A new study by University of Pennsylvania linguists shows that the Philadelphia accent has changed in the last century. The traditional Southern inflections associated with Philadelphia native-born speakers are increasingly being displaced by Northern influences.
"A Hundred Years of Sound Change," published in the March issue of the journal Language, documents Philadelphia's changing accent through an analysis of speech patterns of city residents spanning more than a century.
The study is co-authored by William Labov, professor of linguistics and director of Penn's Linguistics Laboratory; Josef Fruehwald, a doctoral candidate in linguistics at Penn; and Ingrid Rosenfelder, a postdoctoral student at Penn at the time of the National Science Foundation supported study.

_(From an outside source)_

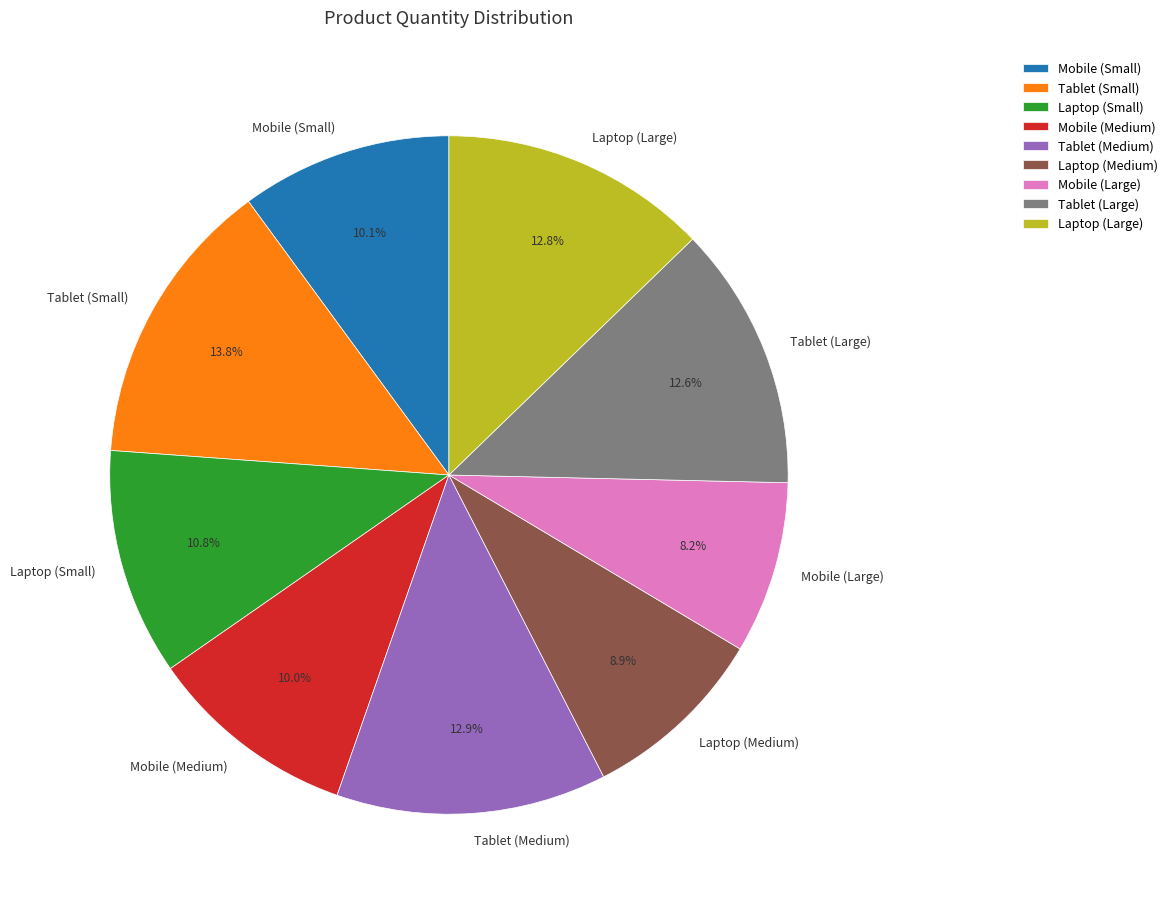

To the nearest percent, what portion does Tablet (Large) represent?

13%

Labov and his team developed new computational methods to research the way in which vowels have been pronounced by Philadelphians since 1973.
"This is a breathtaking view of language change over a long period of time," Labov said. Approximately 1,000 people were involved in the study with 380 analyzed so far.
Nearly a million measurements show that two-thirds of the Philadelphia vowels are in the process of change. In one instance, the vowel used in the word "ate" has steadily moved closer to the vowel of "eat," as shown by the speaker's date of birth from 1888 to 1992. The change in progress affects equally people of all educational levels, both men and women.
"A 'snake' in the grass becomes a 'sneak' in the grass as the long vowel 'a' is pronounced with the speaker's jaw in a higher position," Labov said.
The vowel of "out" and "down" has reversed direction, after moving toward a distinctively different Philadelphia sound for the first half of the century. For those born in the 1950s and later, this vowel moved progressively back towards the position it held in 1900.
The paper looks for an explanation of these differences in the relation of Philadelphia to its geographic neighbors. In the earlier period, many Philadelphia features resembled those found in Southern dialects, and these are the changes that have reversed direction.
Those that have not are movements towards patterns heard in the Northern dialects of western New England, New York state and the Great Lakes Region. The "Northernization" of the Philadelphia region is related to other findings on the direction of linguistic change in North America.
Local dialects are receding among younger speakers in the Southern states, while new sound changes are advancing steadily among younger speakers in the North.